+++ Listed records +++

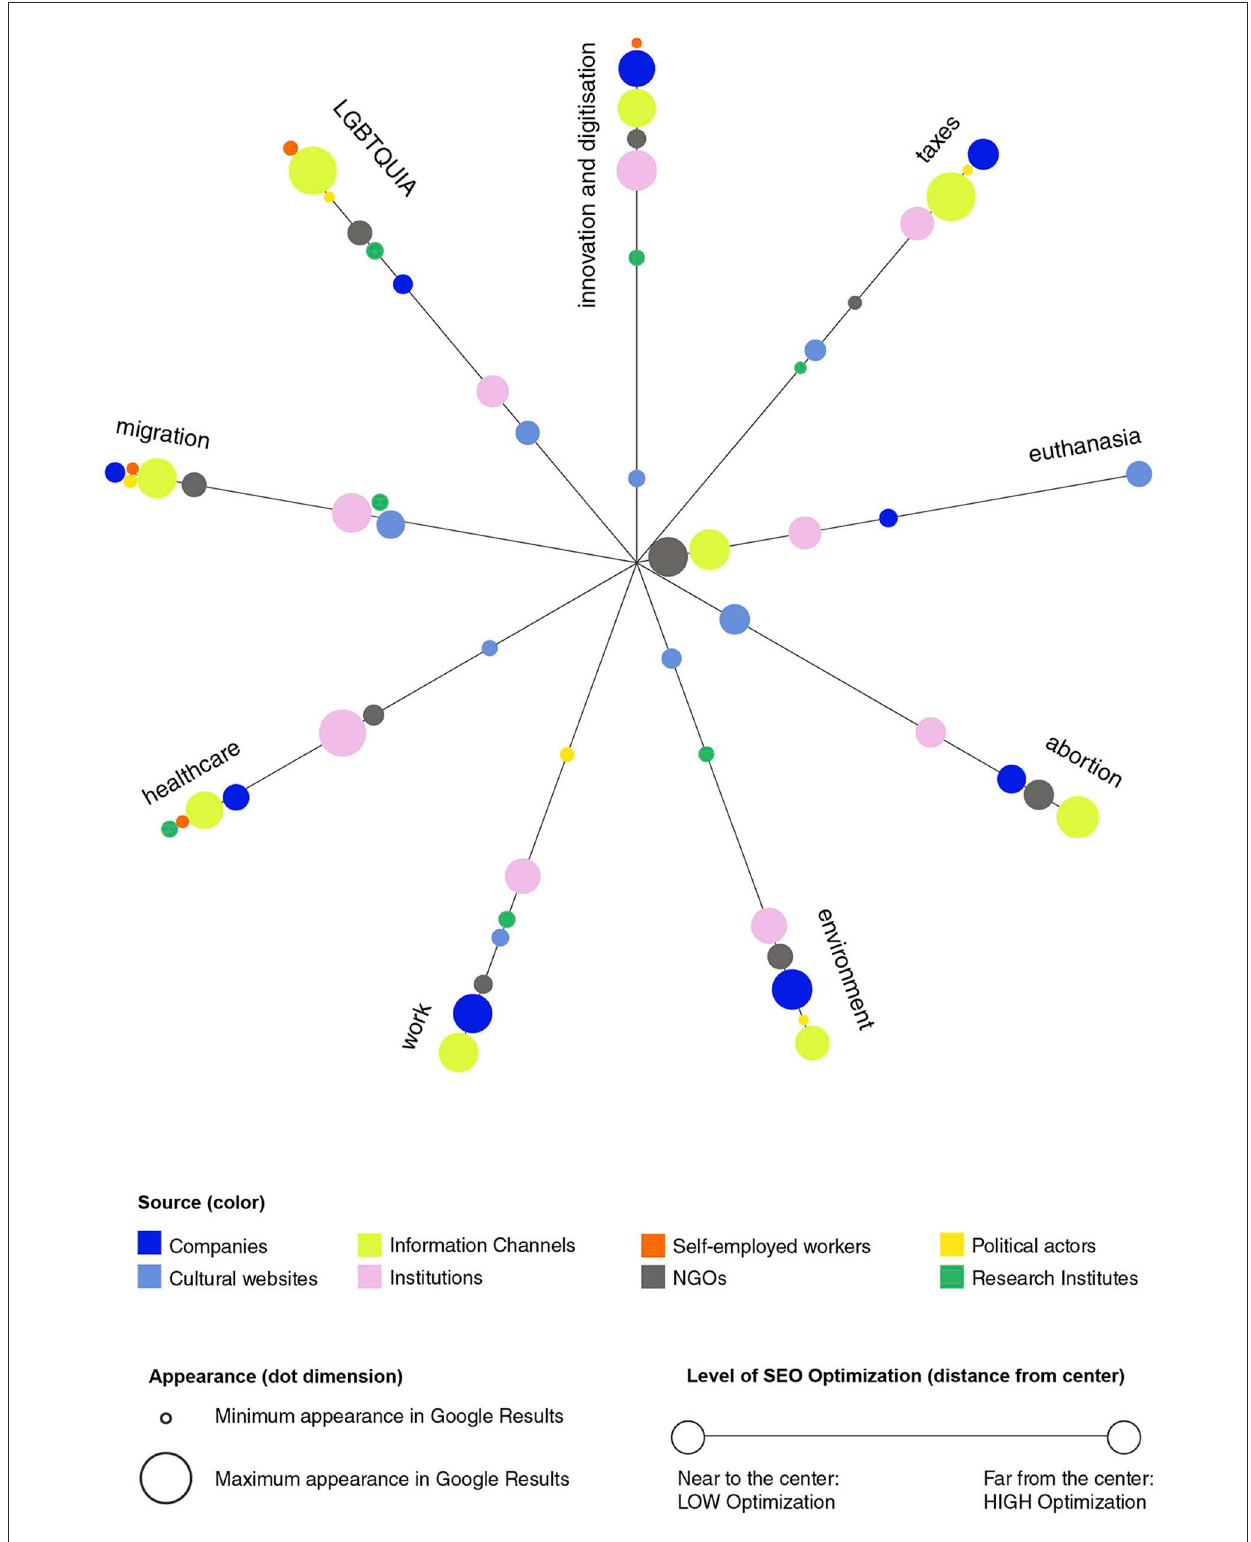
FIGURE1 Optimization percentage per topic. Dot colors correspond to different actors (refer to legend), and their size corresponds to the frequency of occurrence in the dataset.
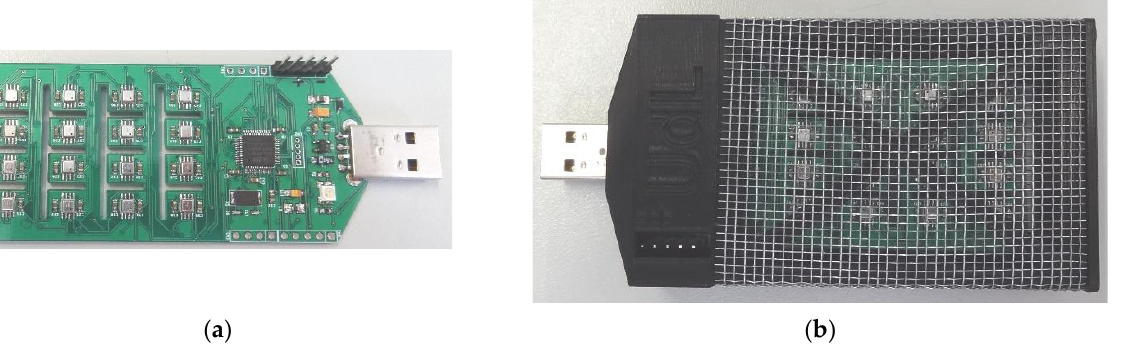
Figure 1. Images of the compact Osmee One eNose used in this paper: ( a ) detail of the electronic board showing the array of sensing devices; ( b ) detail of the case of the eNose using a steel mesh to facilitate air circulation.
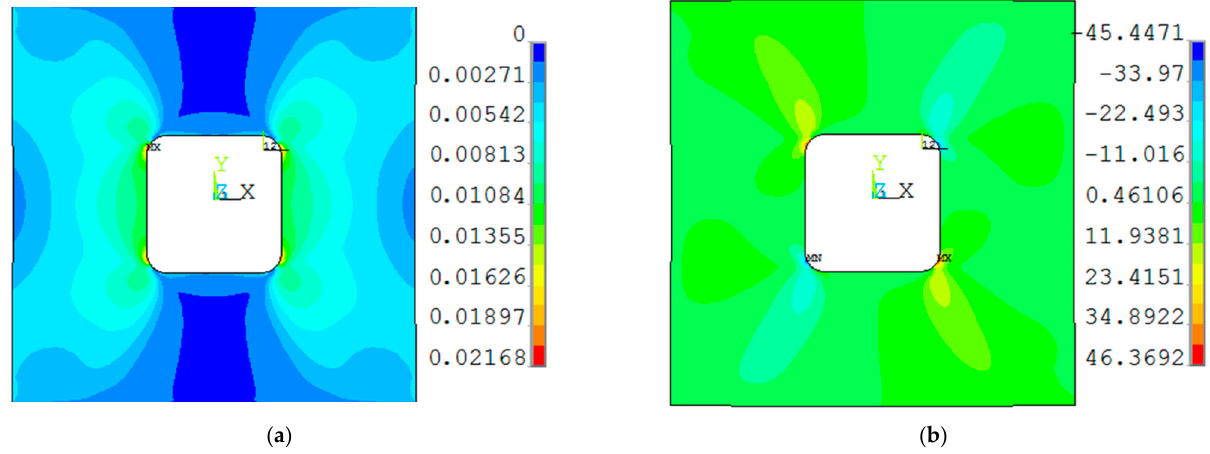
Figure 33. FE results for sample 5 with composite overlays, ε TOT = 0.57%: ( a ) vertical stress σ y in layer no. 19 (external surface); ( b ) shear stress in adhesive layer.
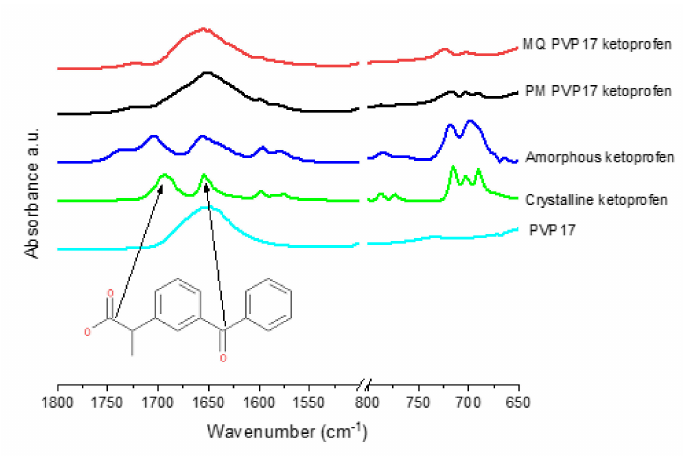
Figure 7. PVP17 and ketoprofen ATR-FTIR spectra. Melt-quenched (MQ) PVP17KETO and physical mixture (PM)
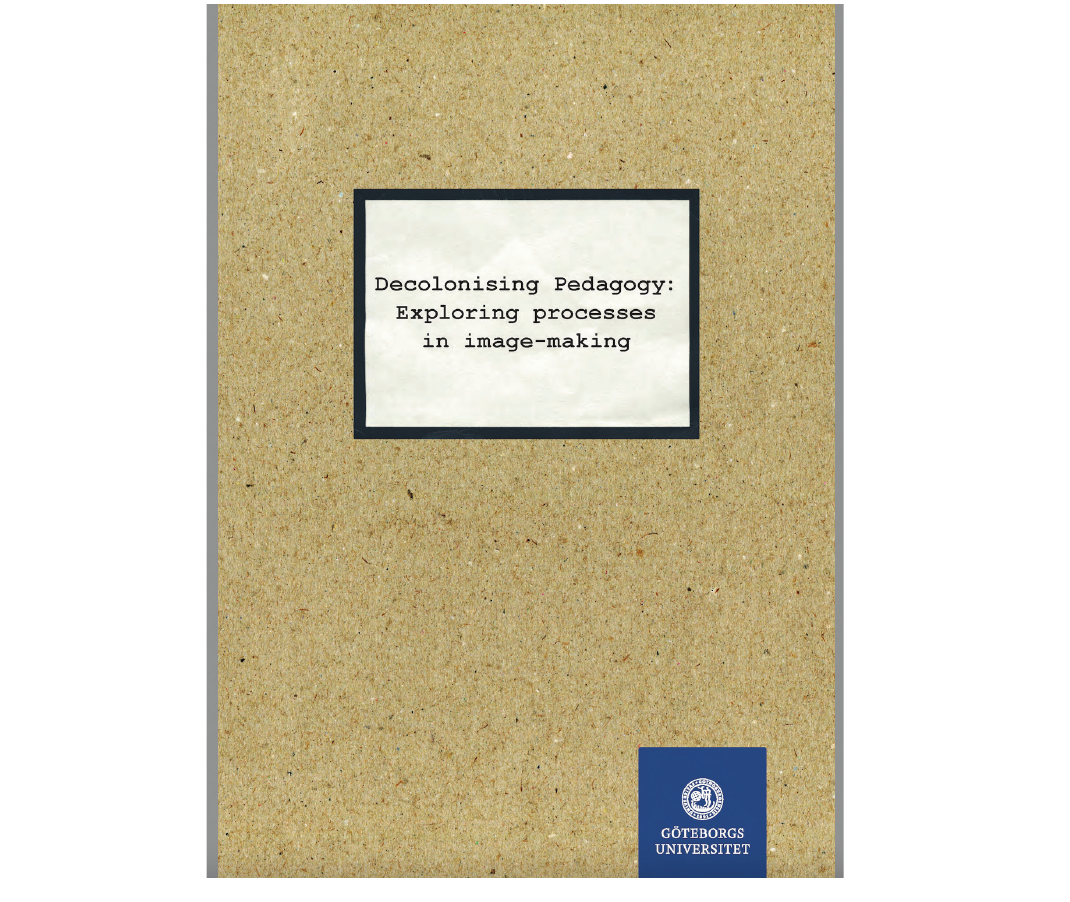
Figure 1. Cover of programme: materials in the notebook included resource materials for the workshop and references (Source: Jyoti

+++

**Task details:**
Please transcribe, with no additions, the lines starting at the one that contains "Figure 33. FE" and running through the last line of the entries, inclusive. Leave the pictures out.

**Task solution:**
Figure 33. FE results for sample 5 with composite overlays, ε TOT = 0.57%: ( a ) vertical stress σ y in layer no. 19 (external surface); ( b ) shear stress in adhesive layer.
Figure 7. PVP17 and ketoprofen ATR-FTIR spectra. Melt-quenched (MQ) PVP17KETO and physical mixture (PM)
Figure 1. Cover of programme: materials in the notebook included resource materials for the workshop and references (Source: Jyoti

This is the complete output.